Please, let it go
Election was 2 months ago; inauguration is in 2 weeks; Jackson and Tubbs Jones should get on to something useful
Editorial Cleveland Plain Dealer Tuesday, January 04, 2005
Memo to Rep. Stephanie Tubbs Jones and the Rev. Jesse Jackson: The elec tion horse is dead. You can stop beating it now.
Not an ounce of political flesh remains on that carcass. Ohio has counted and recounted: President George W. Bush received 118,775 more votes than your man, Sen. John Kerry.
The senator had the good grace and sense to acknowledge the abundantly obvious, go home and resume his life. You might consider emulating his excellent example, because what you are doing now redoubling your effort in the face of a settled outcome will only drive you further toward the political fringe. And that long grass already is tickling your knees.
The 176 Democrats who sit on Ohio's 88 county election boards pondered their jurisdictions' results, accepted their subordinates' good work, and are turning their energies toward the future. Are they all dupes in some Machiavellian Republican scheme? Or do they simply have a firmer grasp of reality than that displayed by the two of you and a handful of unrelenting zealots still ranting in the January rain, eight weeks after the November voting?
Yes, long lines built voter frustration. Yes, some electronic machines malfunctioned. Yes, boards rejected more provisional ballots than usual. But such things happen when hundreds of thousands of new voters join the process and new technology debuts under fire. Your doubts notwithstanding, numerous nonpartisan election experts say Ohio did an above-average job.
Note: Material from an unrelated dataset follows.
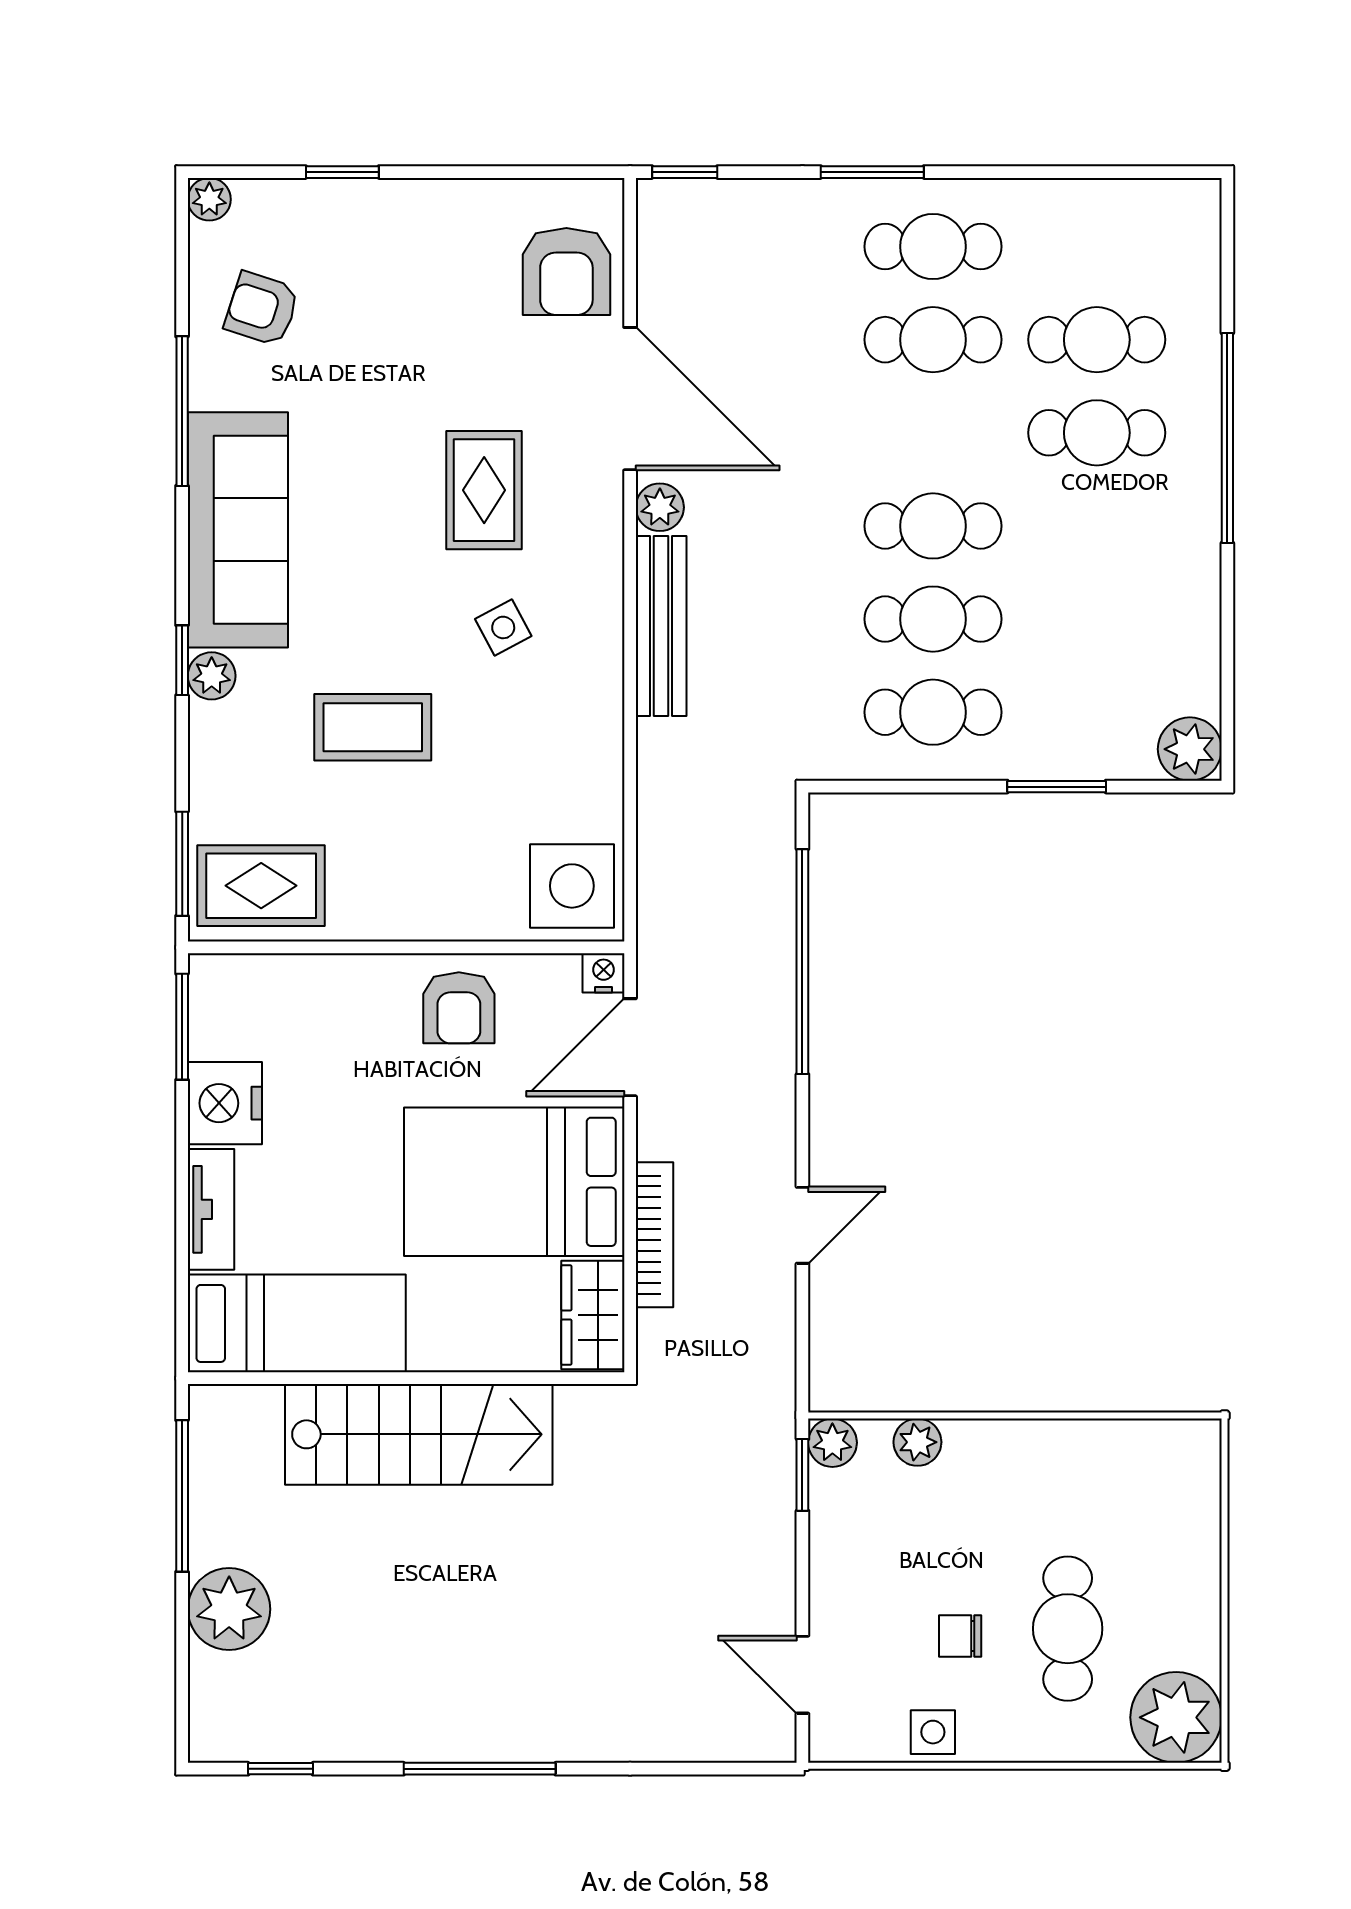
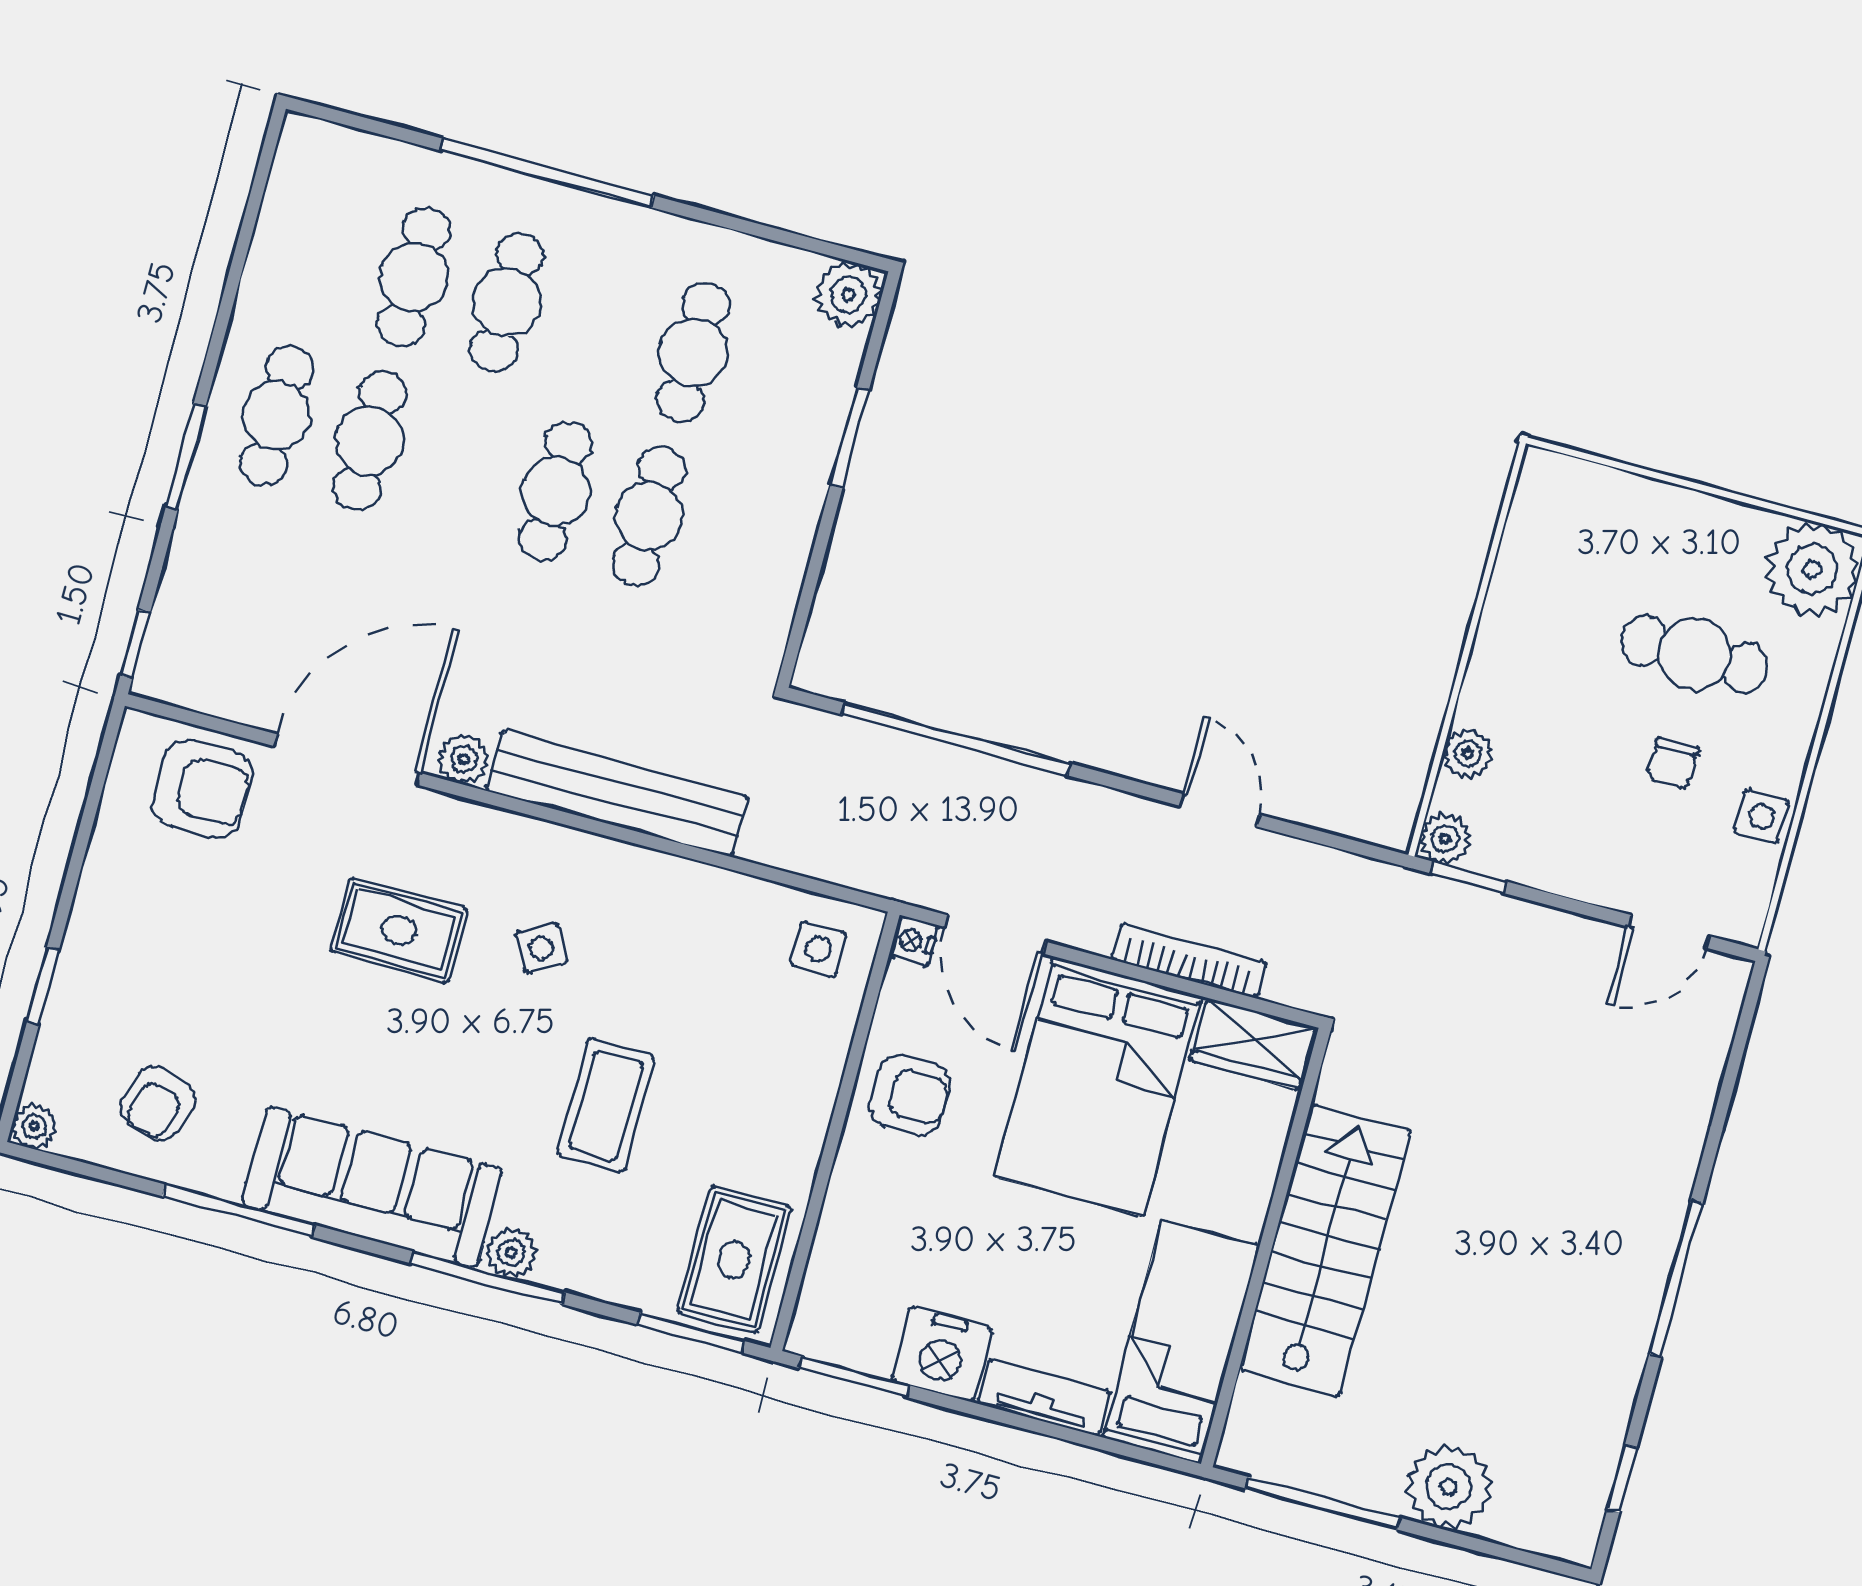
bench: (661, 626) -> (617, 793), width x1.37, depth x1.21
window: (182, 660) -> (488, 1278), width x2.17
cafe table: (933, 712) -> (693, 352), moved
side table: (572, 886) -> (818, 949), width x0.54, depth x0.54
Americans treasure the right to be loudly mistaken a right you now freely exercise. But for two national figures whose constituencies are among the poorest of the poor, it seems an embarrassing waste of energies sorely needed elsewhere. Fold your mildewed tents, collect your soggy cardboard and focus on the poverty, single-parenthood and out rates that have so impoverished those in whose names you protest too much. Good causes await your serious advocacy. And what you are doing now isn't serious.